## Vaclav Zizler : Boundaries and smoothness in Banach spaces

Let us call a subset C of the dual unit ball of X* a James boundary for a Banach space X if for every x in S_X there is f in C such that f(x)=1 . We will use this concept to show that for a separable X, the space X* is separable if X admits a norm ||.|| that is strongly subdifferentiable everywhere (i.e. the one sided derivative of ||.|| exists uniformly in the directions of S_X at each point of the space) or if Ext B_X* is separable. If Ext B_X* is countable, then we will show that X contains a copy of c_0 and admits a C^\infty -smooth norm. If for a separable X, the space X* is nonseparable, we will show that for every epsilon there is a convergent sequence {x_n} in S_X formed by points of Gateaux differentiability of the norm and such that || ||x_n||'-||x_m||'|| >= 1 - epsilon if n =/= m . Here ||x_n||' means the derivative of the norm at the point x_n . Several open problems in this area will be discussed.

#### 1. lecture

I will show that the norm closed convex hull of the extreme points of the dual ball is the ball itself if the set of the extreme points is norm separable or if X is separable and does not contain l_1, by Choquet's representation theorem (assumed).

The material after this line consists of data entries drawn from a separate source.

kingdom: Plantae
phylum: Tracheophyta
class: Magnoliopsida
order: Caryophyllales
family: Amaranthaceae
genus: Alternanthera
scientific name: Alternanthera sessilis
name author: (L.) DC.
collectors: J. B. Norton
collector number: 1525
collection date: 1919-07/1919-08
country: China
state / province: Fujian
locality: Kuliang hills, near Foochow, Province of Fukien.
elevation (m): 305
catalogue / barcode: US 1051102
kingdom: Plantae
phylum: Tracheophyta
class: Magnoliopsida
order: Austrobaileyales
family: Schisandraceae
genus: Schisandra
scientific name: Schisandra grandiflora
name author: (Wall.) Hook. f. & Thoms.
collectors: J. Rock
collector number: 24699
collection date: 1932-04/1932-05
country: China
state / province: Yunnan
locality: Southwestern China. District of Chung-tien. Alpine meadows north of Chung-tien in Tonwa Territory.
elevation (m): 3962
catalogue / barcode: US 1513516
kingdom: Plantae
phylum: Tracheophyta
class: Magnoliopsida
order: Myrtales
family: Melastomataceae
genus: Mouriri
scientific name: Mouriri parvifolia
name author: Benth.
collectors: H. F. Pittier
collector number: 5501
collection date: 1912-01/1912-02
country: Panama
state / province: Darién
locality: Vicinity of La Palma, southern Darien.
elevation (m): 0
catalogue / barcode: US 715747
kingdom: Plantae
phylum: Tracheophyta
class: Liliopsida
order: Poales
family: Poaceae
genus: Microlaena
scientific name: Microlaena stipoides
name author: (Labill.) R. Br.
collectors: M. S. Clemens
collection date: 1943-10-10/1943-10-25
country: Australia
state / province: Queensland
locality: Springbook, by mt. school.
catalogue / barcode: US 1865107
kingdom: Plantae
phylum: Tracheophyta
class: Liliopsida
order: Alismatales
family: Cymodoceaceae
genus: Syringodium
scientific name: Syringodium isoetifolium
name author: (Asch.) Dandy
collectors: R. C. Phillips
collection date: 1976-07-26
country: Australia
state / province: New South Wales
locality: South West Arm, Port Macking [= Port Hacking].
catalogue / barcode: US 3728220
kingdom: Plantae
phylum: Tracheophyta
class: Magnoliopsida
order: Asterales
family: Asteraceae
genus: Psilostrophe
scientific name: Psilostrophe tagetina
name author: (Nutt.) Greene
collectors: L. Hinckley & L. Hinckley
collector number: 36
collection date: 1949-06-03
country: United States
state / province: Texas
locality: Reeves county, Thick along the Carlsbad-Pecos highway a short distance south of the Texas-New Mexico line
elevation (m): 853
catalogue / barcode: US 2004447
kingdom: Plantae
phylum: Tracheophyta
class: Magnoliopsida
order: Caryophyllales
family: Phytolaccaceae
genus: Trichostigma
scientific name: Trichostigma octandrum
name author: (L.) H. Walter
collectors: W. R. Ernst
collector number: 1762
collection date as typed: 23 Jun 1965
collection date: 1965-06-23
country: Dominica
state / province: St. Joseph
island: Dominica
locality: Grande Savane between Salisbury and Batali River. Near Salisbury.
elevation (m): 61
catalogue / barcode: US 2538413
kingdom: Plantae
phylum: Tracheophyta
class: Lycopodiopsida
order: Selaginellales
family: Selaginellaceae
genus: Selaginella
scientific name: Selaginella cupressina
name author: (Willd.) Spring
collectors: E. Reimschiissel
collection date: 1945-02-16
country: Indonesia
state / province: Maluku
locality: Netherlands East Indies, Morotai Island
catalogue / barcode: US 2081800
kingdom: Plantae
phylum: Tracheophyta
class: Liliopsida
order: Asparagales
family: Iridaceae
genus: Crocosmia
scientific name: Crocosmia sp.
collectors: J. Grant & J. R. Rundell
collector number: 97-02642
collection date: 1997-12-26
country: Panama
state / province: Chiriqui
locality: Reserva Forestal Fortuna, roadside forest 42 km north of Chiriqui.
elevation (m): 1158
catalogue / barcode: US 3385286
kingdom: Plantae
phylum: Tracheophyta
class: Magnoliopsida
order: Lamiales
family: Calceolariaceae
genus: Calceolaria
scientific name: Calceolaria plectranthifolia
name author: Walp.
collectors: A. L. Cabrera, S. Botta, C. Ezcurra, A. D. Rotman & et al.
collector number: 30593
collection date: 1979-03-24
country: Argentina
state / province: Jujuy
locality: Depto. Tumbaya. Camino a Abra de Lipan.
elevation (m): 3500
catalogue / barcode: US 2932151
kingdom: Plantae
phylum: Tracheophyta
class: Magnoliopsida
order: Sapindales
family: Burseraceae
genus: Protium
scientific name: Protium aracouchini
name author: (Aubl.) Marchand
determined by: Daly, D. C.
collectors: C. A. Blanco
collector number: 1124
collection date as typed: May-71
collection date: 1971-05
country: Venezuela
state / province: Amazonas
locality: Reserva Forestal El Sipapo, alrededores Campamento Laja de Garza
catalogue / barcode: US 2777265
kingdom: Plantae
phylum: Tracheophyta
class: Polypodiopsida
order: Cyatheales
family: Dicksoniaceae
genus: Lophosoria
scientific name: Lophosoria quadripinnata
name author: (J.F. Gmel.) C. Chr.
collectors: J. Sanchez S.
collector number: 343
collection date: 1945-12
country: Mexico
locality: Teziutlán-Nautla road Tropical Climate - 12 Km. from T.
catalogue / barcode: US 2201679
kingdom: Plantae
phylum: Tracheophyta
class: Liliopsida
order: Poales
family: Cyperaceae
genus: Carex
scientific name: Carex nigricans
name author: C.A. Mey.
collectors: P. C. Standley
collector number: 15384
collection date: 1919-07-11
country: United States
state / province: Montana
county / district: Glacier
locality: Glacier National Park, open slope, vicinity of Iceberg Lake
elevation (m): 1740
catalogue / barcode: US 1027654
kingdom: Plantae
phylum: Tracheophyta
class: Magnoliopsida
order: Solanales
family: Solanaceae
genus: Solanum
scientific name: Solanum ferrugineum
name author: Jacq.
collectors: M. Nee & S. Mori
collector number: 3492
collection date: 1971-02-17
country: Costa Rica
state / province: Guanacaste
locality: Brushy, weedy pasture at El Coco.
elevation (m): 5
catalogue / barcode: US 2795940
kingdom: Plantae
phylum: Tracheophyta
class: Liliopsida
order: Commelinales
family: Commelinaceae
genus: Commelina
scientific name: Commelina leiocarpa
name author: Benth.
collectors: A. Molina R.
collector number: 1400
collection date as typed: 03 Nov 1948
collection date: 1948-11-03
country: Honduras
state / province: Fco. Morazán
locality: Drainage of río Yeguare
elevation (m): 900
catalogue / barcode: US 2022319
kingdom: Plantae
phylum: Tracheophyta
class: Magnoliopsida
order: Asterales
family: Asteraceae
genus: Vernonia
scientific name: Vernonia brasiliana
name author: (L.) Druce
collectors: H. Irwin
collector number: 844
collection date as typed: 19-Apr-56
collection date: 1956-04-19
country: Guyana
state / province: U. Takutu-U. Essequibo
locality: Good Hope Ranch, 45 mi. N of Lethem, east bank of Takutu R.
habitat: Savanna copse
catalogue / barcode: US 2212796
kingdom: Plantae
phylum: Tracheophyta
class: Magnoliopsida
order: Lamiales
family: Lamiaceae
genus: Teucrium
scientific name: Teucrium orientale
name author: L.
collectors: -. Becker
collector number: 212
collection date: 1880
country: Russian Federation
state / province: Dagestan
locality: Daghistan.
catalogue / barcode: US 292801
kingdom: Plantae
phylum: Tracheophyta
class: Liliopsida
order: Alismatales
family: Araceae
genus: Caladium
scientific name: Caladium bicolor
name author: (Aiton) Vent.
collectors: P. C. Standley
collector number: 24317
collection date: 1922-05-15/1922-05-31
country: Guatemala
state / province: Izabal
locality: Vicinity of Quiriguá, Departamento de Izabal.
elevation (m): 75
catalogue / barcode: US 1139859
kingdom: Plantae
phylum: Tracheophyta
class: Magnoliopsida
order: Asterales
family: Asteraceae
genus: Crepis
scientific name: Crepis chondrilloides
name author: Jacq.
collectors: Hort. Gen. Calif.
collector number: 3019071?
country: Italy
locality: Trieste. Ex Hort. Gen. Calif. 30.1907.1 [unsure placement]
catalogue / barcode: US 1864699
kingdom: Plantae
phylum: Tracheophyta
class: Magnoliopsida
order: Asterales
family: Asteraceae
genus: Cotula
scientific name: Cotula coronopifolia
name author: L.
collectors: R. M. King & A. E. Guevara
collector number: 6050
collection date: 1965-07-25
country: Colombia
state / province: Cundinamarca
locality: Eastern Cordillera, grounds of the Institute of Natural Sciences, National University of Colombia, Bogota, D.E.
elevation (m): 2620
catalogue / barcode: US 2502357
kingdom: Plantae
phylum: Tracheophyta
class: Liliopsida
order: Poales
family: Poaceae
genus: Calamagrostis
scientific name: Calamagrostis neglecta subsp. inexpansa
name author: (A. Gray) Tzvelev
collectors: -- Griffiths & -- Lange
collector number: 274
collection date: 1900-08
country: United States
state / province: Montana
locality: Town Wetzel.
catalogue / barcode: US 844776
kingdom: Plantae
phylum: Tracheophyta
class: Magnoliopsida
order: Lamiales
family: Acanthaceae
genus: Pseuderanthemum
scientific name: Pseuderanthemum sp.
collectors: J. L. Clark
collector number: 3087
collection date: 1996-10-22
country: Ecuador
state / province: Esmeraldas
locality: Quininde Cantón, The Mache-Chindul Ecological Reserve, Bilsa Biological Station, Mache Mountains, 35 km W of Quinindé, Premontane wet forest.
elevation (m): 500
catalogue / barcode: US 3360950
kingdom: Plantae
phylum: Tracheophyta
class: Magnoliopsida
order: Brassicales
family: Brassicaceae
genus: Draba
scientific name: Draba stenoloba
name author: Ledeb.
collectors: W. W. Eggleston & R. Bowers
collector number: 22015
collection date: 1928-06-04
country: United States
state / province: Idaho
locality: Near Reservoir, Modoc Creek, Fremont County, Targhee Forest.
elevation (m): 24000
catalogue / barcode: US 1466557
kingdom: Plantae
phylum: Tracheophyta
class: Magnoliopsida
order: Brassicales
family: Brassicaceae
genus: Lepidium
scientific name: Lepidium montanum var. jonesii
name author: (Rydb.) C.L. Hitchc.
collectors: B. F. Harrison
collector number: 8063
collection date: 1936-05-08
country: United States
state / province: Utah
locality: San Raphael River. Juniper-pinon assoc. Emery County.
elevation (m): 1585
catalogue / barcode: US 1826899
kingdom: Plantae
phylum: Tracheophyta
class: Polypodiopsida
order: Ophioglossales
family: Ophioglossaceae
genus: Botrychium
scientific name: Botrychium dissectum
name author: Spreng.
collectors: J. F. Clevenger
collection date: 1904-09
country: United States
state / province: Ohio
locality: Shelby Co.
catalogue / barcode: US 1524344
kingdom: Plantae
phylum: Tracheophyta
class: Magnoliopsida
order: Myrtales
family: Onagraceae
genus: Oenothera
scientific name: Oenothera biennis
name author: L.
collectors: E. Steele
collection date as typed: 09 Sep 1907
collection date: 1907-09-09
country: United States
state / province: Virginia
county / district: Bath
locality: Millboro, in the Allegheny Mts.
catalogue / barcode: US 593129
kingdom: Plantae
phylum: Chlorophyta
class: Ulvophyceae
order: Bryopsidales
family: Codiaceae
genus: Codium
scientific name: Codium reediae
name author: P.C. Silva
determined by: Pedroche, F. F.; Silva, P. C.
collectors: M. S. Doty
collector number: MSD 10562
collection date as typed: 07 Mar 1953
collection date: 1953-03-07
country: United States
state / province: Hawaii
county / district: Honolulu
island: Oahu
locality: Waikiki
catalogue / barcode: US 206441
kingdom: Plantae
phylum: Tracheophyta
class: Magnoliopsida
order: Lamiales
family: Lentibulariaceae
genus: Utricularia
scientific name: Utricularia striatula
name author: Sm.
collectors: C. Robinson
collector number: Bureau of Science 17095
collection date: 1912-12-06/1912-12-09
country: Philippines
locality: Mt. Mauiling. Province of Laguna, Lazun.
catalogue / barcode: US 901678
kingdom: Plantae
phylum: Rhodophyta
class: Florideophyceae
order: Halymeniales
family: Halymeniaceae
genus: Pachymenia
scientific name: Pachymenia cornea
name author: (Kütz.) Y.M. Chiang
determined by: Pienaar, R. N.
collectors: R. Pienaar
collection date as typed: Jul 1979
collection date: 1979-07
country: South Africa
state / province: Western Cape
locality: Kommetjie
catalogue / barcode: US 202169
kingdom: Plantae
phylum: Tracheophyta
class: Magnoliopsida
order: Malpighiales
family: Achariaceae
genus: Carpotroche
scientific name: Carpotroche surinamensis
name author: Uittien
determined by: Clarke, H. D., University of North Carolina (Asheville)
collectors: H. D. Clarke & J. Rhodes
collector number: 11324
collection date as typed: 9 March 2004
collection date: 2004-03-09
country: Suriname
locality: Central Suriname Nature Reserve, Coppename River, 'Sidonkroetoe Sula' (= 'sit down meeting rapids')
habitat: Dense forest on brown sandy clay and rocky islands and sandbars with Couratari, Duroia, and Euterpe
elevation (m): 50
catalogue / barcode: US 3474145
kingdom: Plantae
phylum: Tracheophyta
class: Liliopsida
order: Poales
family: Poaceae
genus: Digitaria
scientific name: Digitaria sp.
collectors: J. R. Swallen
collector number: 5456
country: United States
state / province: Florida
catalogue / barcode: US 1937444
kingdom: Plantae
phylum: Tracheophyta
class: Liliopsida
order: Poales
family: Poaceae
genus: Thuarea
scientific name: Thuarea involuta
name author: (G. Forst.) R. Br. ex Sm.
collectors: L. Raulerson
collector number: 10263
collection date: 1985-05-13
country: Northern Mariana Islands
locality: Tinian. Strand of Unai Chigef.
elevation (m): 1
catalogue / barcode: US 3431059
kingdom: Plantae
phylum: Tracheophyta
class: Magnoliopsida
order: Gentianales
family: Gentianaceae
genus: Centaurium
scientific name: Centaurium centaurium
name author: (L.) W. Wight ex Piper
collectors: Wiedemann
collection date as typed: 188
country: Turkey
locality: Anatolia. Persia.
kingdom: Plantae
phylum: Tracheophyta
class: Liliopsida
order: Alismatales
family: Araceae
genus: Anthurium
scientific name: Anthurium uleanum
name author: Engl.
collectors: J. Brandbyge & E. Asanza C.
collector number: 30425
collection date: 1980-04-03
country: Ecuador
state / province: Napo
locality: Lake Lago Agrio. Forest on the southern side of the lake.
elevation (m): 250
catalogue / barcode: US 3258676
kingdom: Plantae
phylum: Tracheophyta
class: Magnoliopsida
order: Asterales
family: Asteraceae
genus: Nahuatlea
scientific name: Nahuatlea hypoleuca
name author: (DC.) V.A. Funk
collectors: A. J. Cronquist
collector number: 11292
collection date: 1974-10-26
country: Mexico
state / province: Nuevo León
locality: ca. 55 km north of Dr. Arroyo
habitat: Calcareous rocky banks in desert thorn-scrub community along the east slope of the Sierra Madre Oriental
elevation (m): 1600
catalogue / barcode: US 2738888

Then I will define the James boundary of a Banach space as a set S in the dual sphere such that for every x in X, |x|=f(x) for some f in S. I will show how to get similar results as above for boundaries by using James-Simons inequality or sup(limsup) lemma (1995 version)(assumed, done in Simons lectures). Then I will discuss examples of James boundaries and present a few open questions.

#### 2. lecture

I will define strongly subdifferentiable norms (SSD) (lim lim_{t to 0+} (|x+th|-|x|)/t) exists uniformly in |h|=1 for all x) and show Smulyan's like criterion for the SSD. Then I show that X* is separable if the norm of a separable X is SSD.

#### 3. lecture

I will show that if the boundary of X is countable (infinite), then X contains an isomorphic copy of c_0 and admits an equivalent C^infty norm.

#### 4. lecture

I will show James' weak compactness theorem for separable spaces and Rainwater theorem if Steve Simons will not do it and I will show that a set in a Banach space is weakly compact if it is pseudocompact in the weak topology.

#### 5. lecture

I will show that a weak compact set in a reflexive space is an intersection of finite unions of balls. Then I present a few open problems in the area of the interplay between the boundaries and smoothness.